Example 18: The medical system of any of examples 14 through 17, wherein to apply the machine learning model, the processing circuitry is configured to: compute a likelihood probability that a glucose level of the patient causes the cardiovascular event; and incorporate the likelihood probability into the machine learning model by at least one of including the likelihood probability in the at least one feature, including the likelihood probability as an independent prior probability, or adjusting at least one prior probability for the cardiovascular event.

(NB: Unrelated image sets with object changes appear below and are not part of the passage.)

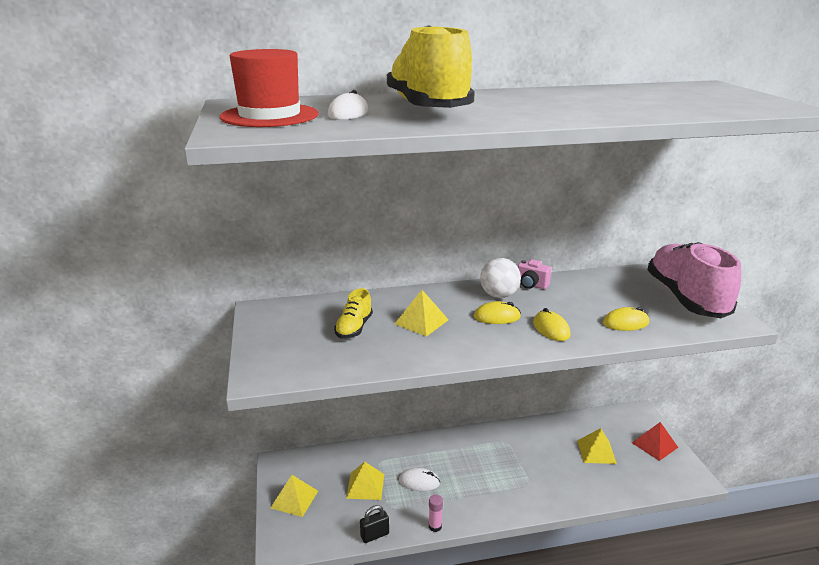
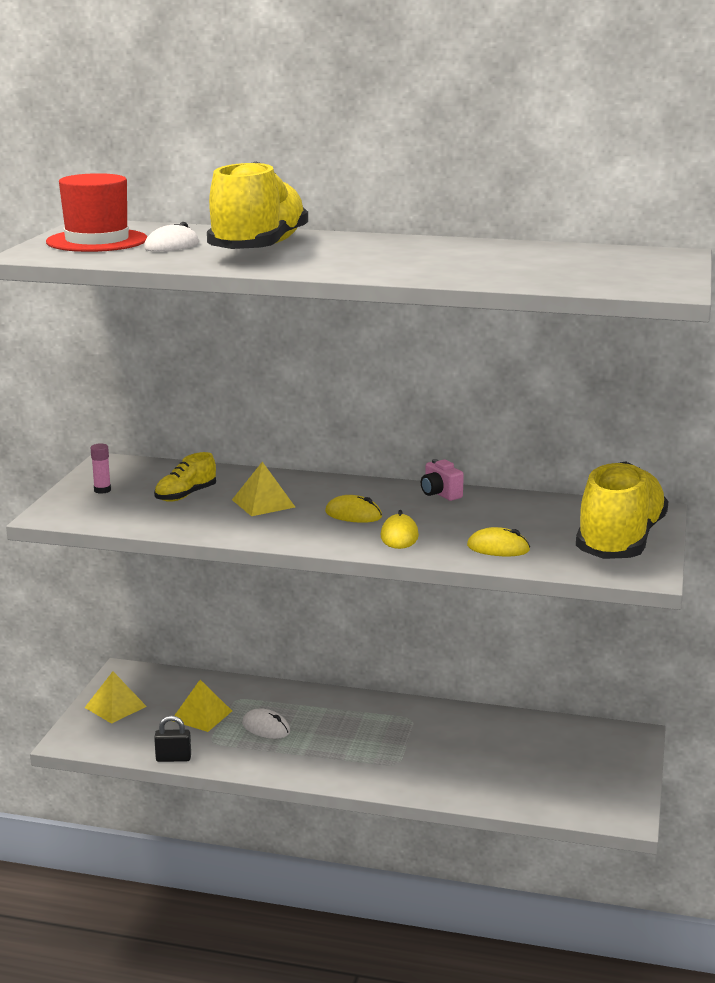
camera: 25 degrees right, 5 degrees down
(435, 526) = (246, 769): pink glue stick -> pink glue stick (102, 490)
(499, 295) = (385, 496): white ball -> none
(596, 451) = (521, 757): yellow pyramid -> none
(654, 445) = (612, 771): red pyramid -> none
(686, 298) = (620, 541): pink shoe -> yellow shoe

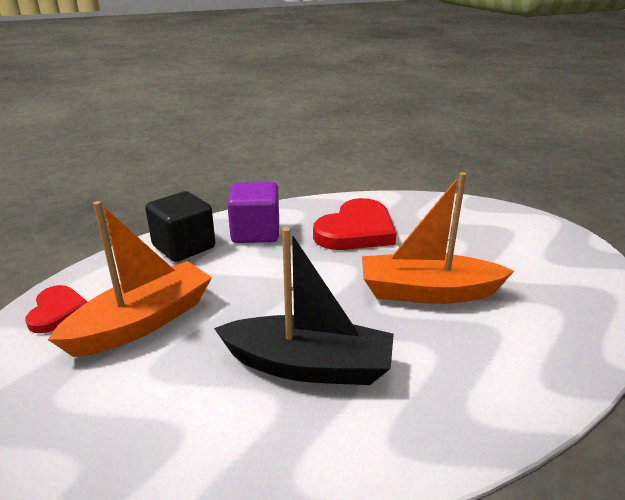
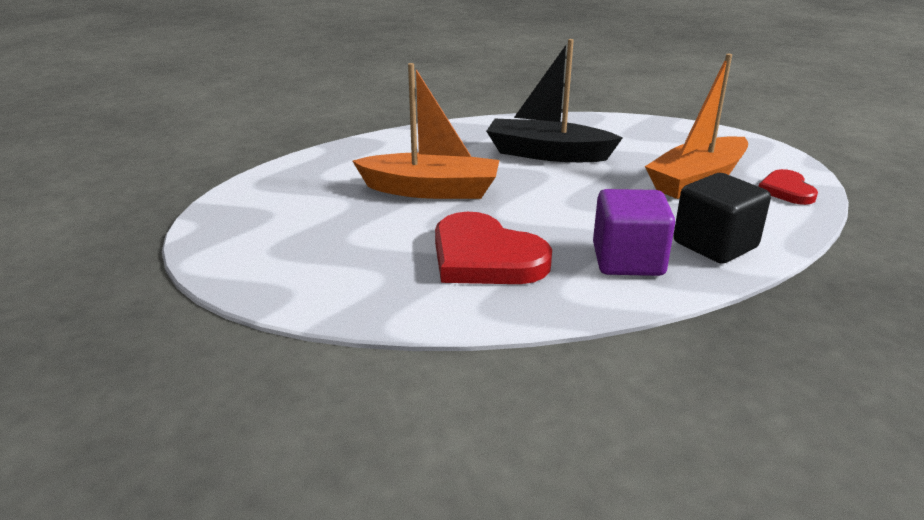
camera: 175 degrees left, 0 degrees up
(356, 230) = (485, 257): red heart -> red heart turned 90 degrees counterclockwise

Example 19: The medical system of any of examples 14 through 18, wherein to apply the machine learning model, the processing circuitry is configured to: apply the machine learning model to the at least one extracted feature to produce data indicative of a risk of hospitalization due to the cardiovascular event.

Example 20: The medical system of any of examples 14 through 19, wherein the amount of time within a pre-determined glucose level range comprises an amount of time corresponding to a portion of the continuous glucose sensor measurements in a first glucose range or a second glucose range, wherein the one or more statistical metrics comprise at least one of a standard deviation, a coefficient of variation, an average, a median, an interquartile range, or a maximum rate of change of at least one dataset of the continuous glucose sensor measurements, wherein the at least one dataset comprises different time intervals of the continuous glucose sensor measurements.

Example 21: The medical system of any of examples 14 through 20, wherein to apply the machine learning model, the processing circuitry is configured to: determine that the amount of time in the pre-determined glucose level range is less than a first threshold or the number of hyperglycemic events is greater than a second threshold.

Example 22: The medical system of any of examples 14 through 21, wherein to apply the machine learning model, the processing circuitry is configured to: determine that the amount of time in the pre-determined glucose level range is greater than or equal to a first threshold, the number of hyperglycemic events is less than or equal to a second threshold, and at least one of a standard deviation of a dataset of the continuous glucose sensor measurements is a greater than a third threshold, the number of hypoglycemic events is greater than a fourth threshold, or the amount of time in the pre-determined glucose level range is greater than a fifth threshold.

Example 23: The medical system of any of examples 14 through 22, wherein the output data comprises first output data, and wherein to generate the output data, the processing circuitry is configured to: generate second output data indicative of the risk of the cardiovascular event based on the first output data and data corresponding to at least one of impedance or cardiac electrogram metrics.

Example 24: The medical system of any of examples 14 through 23, wherein the at least one feature comprises at least one first feature, and wherein to extract the at least one feature, the processing circuitry is configured to: extract at least one second feature from data corresponding to at least one of impedance or cardiac electrogram metrics, wherein the at least one second feature comprises at least one of impedance, reparatory rate, night heart rate, heart rate variability, activity, or atrial fibrillation (AF) parameters.